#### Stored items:
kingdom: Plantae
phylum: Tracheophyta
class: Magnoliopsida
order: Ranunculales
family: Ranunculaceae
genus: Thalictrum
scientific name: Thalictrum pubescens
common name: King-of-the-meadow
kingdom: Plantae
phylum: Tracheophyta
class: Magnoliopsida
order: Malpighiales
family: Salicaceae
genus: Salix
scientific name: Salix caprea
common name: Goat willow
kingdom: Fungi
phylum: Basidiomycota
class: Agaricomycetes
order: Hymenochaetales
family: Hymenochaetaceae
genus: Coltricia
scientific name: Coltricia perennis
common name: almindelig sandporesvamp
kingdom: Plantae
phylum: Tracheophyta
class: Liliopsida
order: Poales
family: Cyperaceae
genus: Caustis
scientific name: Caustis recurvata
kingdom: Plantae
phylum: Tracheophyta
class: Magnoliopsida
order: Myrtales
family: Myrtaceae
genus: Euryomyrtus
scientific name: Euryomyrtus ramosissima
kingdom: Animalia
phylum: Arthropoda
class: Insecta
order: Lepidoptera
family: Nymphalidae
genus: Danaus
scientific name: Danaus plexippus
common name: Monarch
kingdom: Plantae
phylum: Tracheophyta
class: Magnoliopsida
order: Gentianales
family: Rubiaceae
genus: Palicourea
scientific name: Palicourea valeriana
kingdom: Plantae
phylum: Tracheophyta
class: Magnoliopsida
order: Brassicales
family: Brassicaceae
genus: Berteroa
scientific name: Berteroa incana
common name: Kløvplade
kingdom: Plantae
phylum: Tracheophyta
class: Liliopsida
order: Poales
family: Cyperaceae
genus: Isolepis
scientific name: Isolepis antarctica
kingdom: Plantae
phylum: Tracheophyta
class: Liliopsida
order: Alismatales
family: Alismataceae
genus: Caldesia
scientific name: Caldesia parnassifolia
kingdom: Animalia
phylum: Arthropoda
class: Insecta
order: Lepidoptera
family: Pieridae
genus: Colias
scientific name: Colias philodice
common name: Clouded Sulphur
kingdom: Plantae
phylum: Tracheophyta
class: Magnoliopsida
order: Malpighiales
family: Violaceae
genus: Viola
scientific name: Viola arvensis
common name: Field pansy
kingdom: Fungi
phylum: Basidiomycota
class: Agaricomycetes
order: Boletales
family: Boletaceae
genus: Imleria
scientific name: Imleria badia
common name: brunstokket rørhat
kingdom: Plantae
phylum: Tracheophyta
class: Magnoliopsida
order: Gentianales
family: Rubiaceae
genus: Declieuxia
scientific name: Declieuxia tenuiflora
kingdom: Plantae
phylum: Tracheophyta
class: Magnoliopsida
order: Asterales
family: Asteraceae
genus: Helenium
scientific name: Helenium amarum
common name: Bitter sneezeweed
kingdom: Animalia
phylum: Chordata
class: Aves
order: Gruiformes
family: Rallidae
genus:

#### TASK PROMPT:
Rewrite every one of the items above, swapping each "scientific name" for "species name" and leaving everything else untouched.

#### EXERCISE ANSWER:
kingdom: Plantae
phylum: Tracheophyta
class: Magnoliopsida
order: Ranunculales
family: Ranunculaceae
genus: Thalictrum
species name: Thalictrum pubescens
common name: King-of-the-meadow
kingdom: Plantae
phylum: Tracheophyta
class: Magnoliopsida
order: Malpighiales
family: Salicaceae
genus: Salix
species name: Salix caprea
common name: Goat willow
kingdom: Fungi
phylum: Basidiomycota
class: Agaricomycetes
order: Hymenochaetales
family: Hymenochaetaceae
genus: Coltricia
species name: Coltricia perennis
common name: almindelig sandporesvamp
kingdom: Plantae
phylum: Tracheophyta
class: Liliopsida
order: Poales
family: Cyperaceae
genus: Caustis
species name: Caustis recurvata
kingdom: Plantae
phylum: Tracheophyta
class: Magnoliopsida
order: Myrtales
family: Myrtaceae
genus: Euryomyrtus
species name: Euryomyrtus ramosissima
kingdom: Animalia
phylum: Arthropoda
class: Insecta
order: Lepidoptera
family: Nymphalidae
genus: Danaus
species name: Danaus plexippus
common name: Monarch
kingdom: Plantae
phylum: Tracheophyta
class: Magnoliopsida
order: Gentianales
family: Rubiaceae
genus: Palicourea
species name: Palicourea valeriana
kingdom: Plantae
phylum: Tracheophyta
class: Magnoliopsida
order: Brassicales
family: Brassicaceae
genus: Berteroa
species name: Berteroa incana
common name: Kløvplade
kingdom: Plantae
phylum: Tracheophyta
class: Liliopsida
order: Poales
family: Cyperaceae
genus: Isolepis
species name: Isolepis antarctica
kingdom: Plantae
phylum: Tracheophyta
class: Liliopsida
order: Alismatales
family: Alismataceae
genus: Caldesia
species name: Caldesia parnassifolia
kingdom: Animalia
phylum: Arthropoda
class: Insecta
order: Lepidoptera
family: Pieridae
genus: Colias
species name: Colias philodice
common name: Clouded Sulphur
kingdom: Plantae
phylum: Tracheophyta
class: Magnoliopsida
order: Malpighiales
family: Violaceae
genus: Viola
species name: Viola arvensis
common name: Field pansy
kingdom: Fungi
phylum: Basidiomycota
class: Agaricomycetes
order: Boletales
family: Boletaceae
genus: Imleria
species name: Imleria badia
common name: brunstokket rørhat
kingdom: Plantae
phylum: Tracheophyta
class: Magnoliopsida
order: Gentianales
family: Rubiaceae
genus: Declieuxia
species name: Declieuxia tenuiflora
kingdom: Plantae
phylum: Tracheophyta
class: Magnoliopsida
order: Asterales
family: Asteraceae
genus: Helenium
species name: Helenium amarum
common name: Bitter sneezeweed
kingdom: Animalia
phylum: Chordata
class: Aves
order: Gruiformes
family: Rallidae
genus:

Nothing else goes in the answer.